I don't need to go into any great detail about why this kind of argument is flawed. Essentially, it’s just a big straw man. Taking millennia of philosophical development about what divinity’s nature could be, and casting it as a childish failure of people still dazzled by an adult-targeted version of the “Where’s the Ball?” game for infants.

I don't think I’ve ever been able to accept that massive reduction of intellectual history. To say that there were no valuable ideas or concepts in all this philosophy? To accuse them of stupidity? 

No.

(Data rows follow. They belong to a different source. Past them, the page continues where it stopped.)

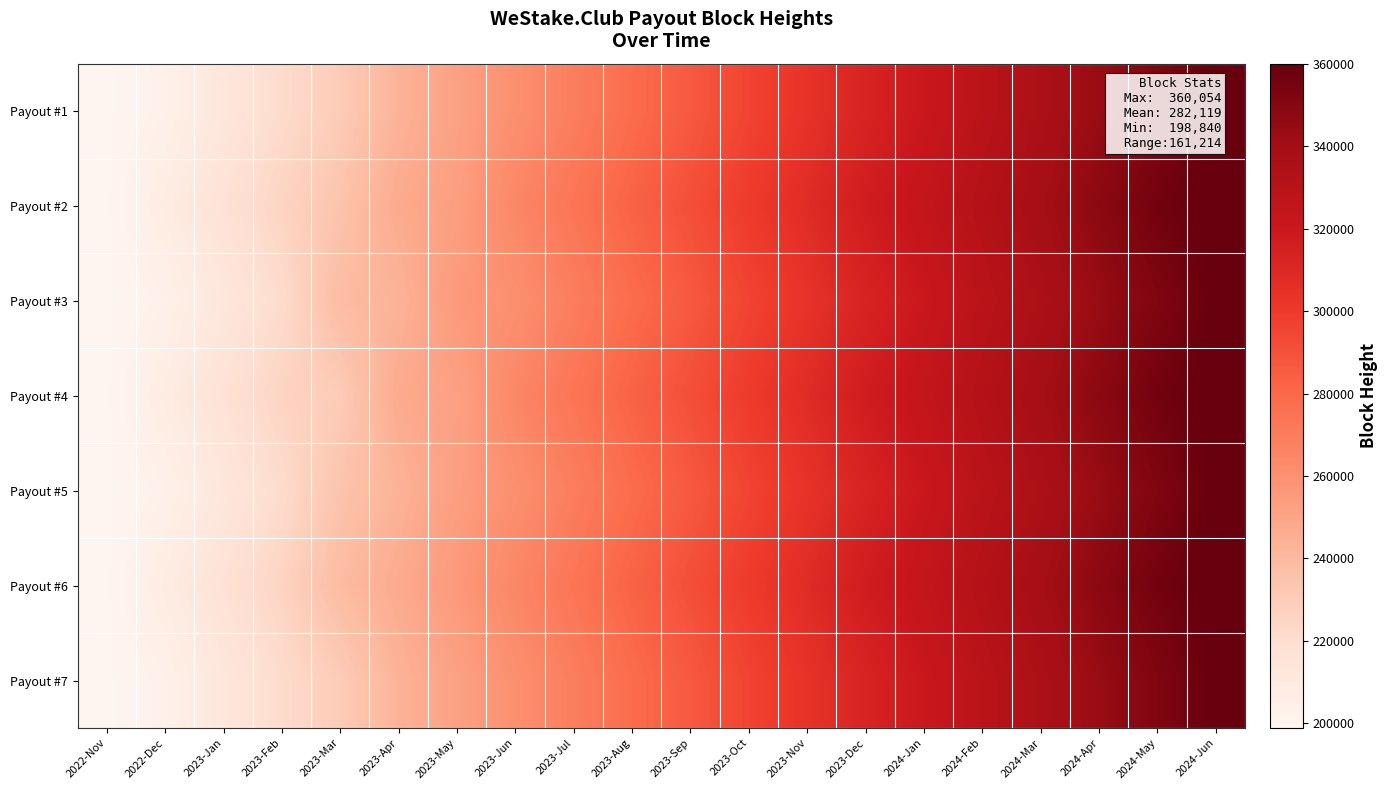

At 2023-Jan, list the series in order from smallest to largest.

Payout #1, Payout #3, Payout #5, Payout #7, Payout #2, Payout #4, Payout #6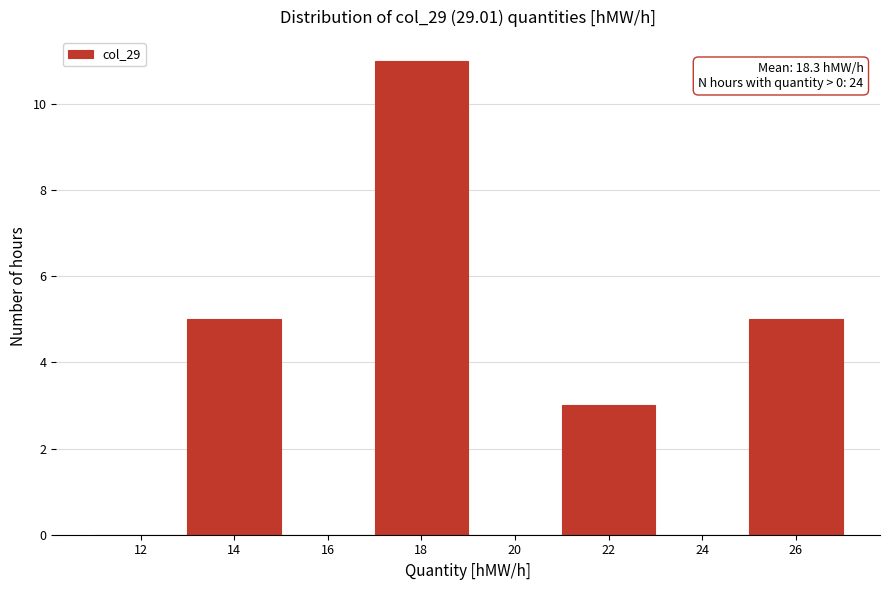

Over which range of the x-axis is the bar tallest?

17 to 19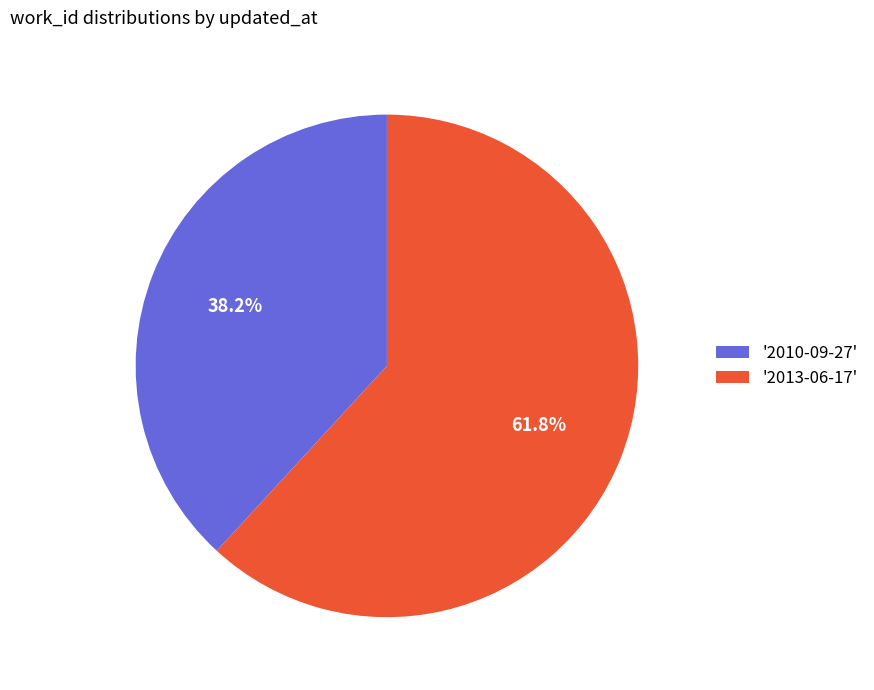

Rank the categories by value from highest to lowest.

'2013-06-17', '2010-09-27'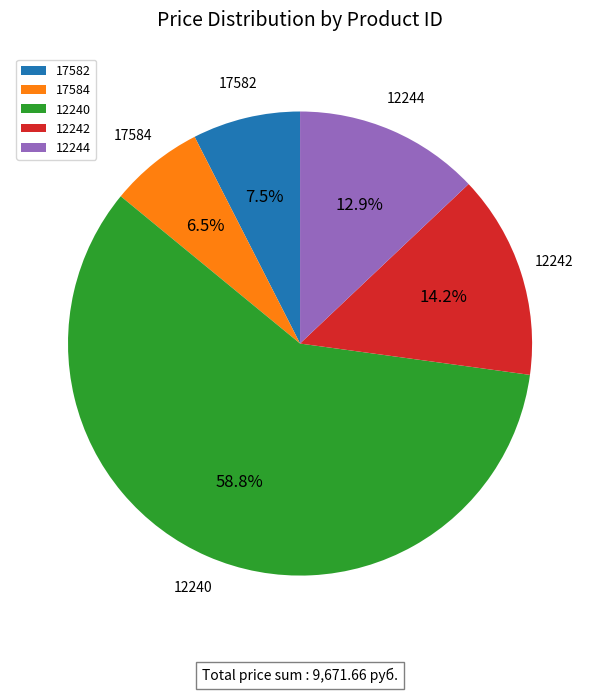

How many segments does this pie chart have?

5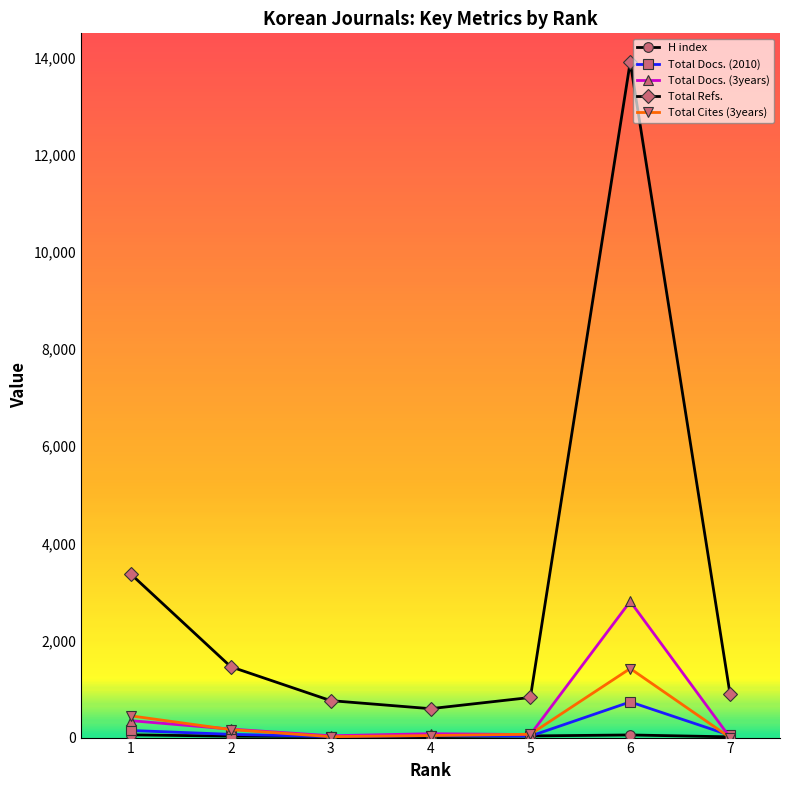

True or false: Total Docs. (3years) has more than 0 interior local peaks.

True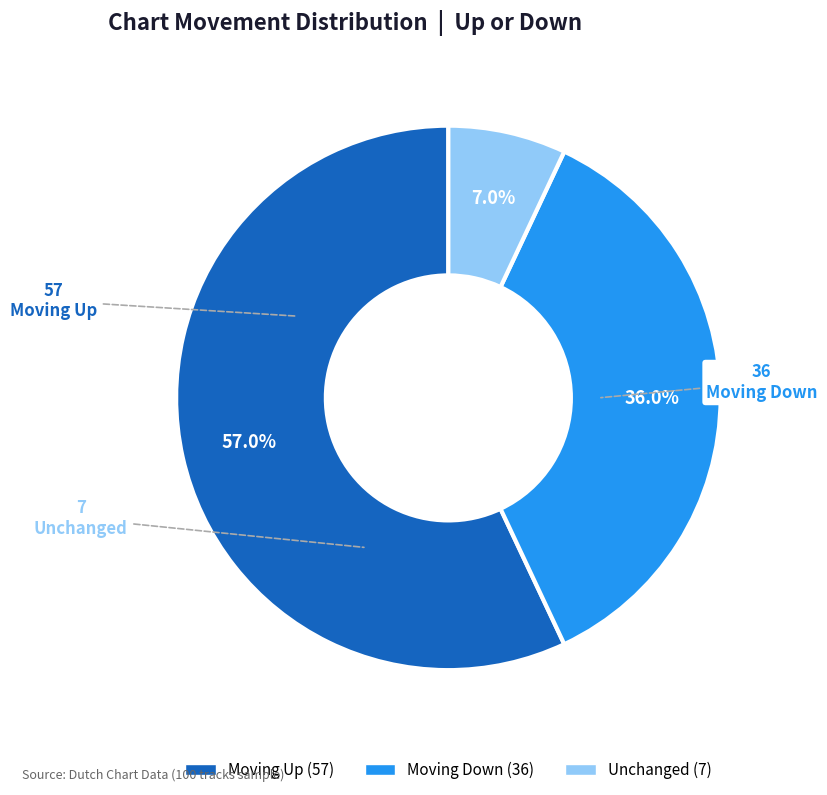

What percentage do Unchanged and Moving Up together represent?

64.0%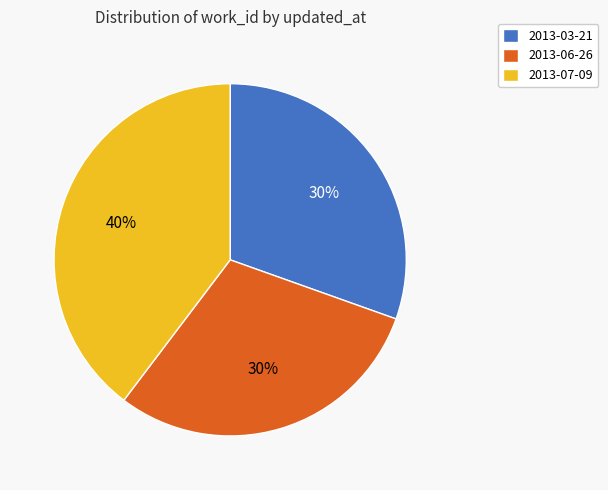

To the nearest percent, what is the difference between the largest and smallest slice percentages?

10%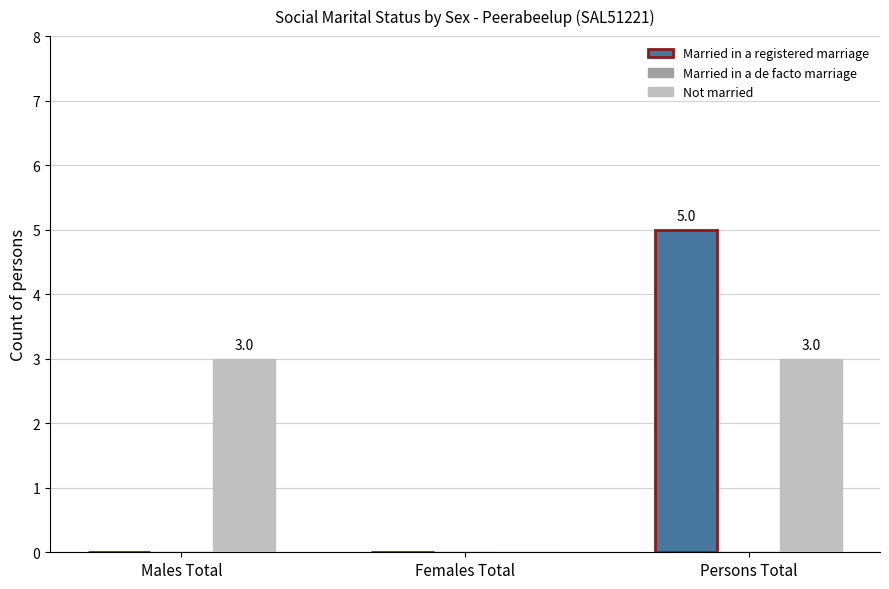

Reading right to left, list all the values displayed in this chart.

Married in a registered marriage: Persons Total=5	Females Total=0	Males Total=0
Not married: Persons Total=3	Females Total=0	Males Total=3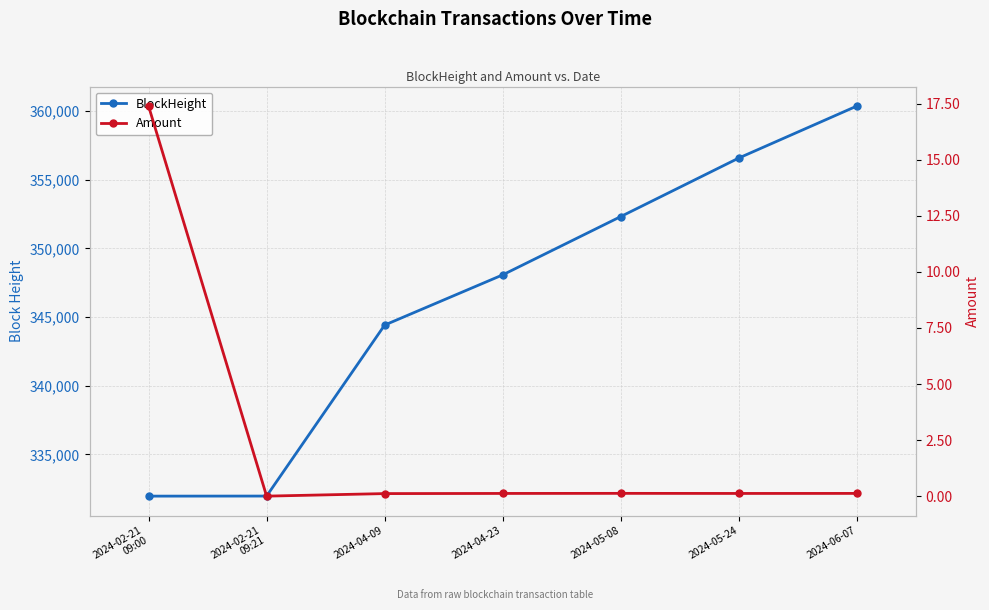

At which label does BlockHeight reach its peak?

2024-06-07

Anyone with respect for philosophical history at all must accept the legitimacy of thought and writing about the nature of God and the divine more broadly.

Yet I am an atheist. I was raised an atheist, and that’s always been my default way of thinking about divinity. Even though I believe in divinity and have embraced a relationship with Judaism as part of my family and identity. As an atheist, wouldn’t that seem incompatible.

You might think that no matter what reason I’ll give in the last few paragraphs of this post, I’m an idiot for saying so. That’s frankly your problem. 

He's just a very angry man.
It lies in this key idea that Sandifer dug out of Mencius Moldbug – that Richard Dawkins isn't just a straight-up atheist. He’s an Anglican-Calvinist atheist.

In other words, the self-declared neoreactionary spotted a fellow traveller. He correctly pegged Dawkins’ own beliefs about the nature of the divine as a product of reaction. Angrily turning against the Anglican and Calvinist traditions and beliefs in which he was raised.

This is why Dawkins’ period of peak cultural influence found his religious attitudes so aggressive, oversimplifying, shrill, and dismissive. They weren’t attitudes of a positive, productive identity – they were reactions, pure negations of beliefs.

Because I was raised atheist, my atheism has never needed that aggression. Or that strident refusal to bend, to make what would even risk appearing to anyone else as a compromise.

It’s not an issue for me to say that the material world itself has some divinity, some majesty to it. It’s not an issue for me to say that divinity can arise from profane sources. Like – in the Jewish philosophical tradition – the divine manifesting in ethical principles and good actions themselves. 

A reactionary’s God is the authority figure that sits above us all, judging, punishing, and commanding us. An atheist’s God can be the divinity that arises when people are kind to each other, in each act that treats each other with dignity. That God is no authority, but the grace that emerges from our own nature and the world.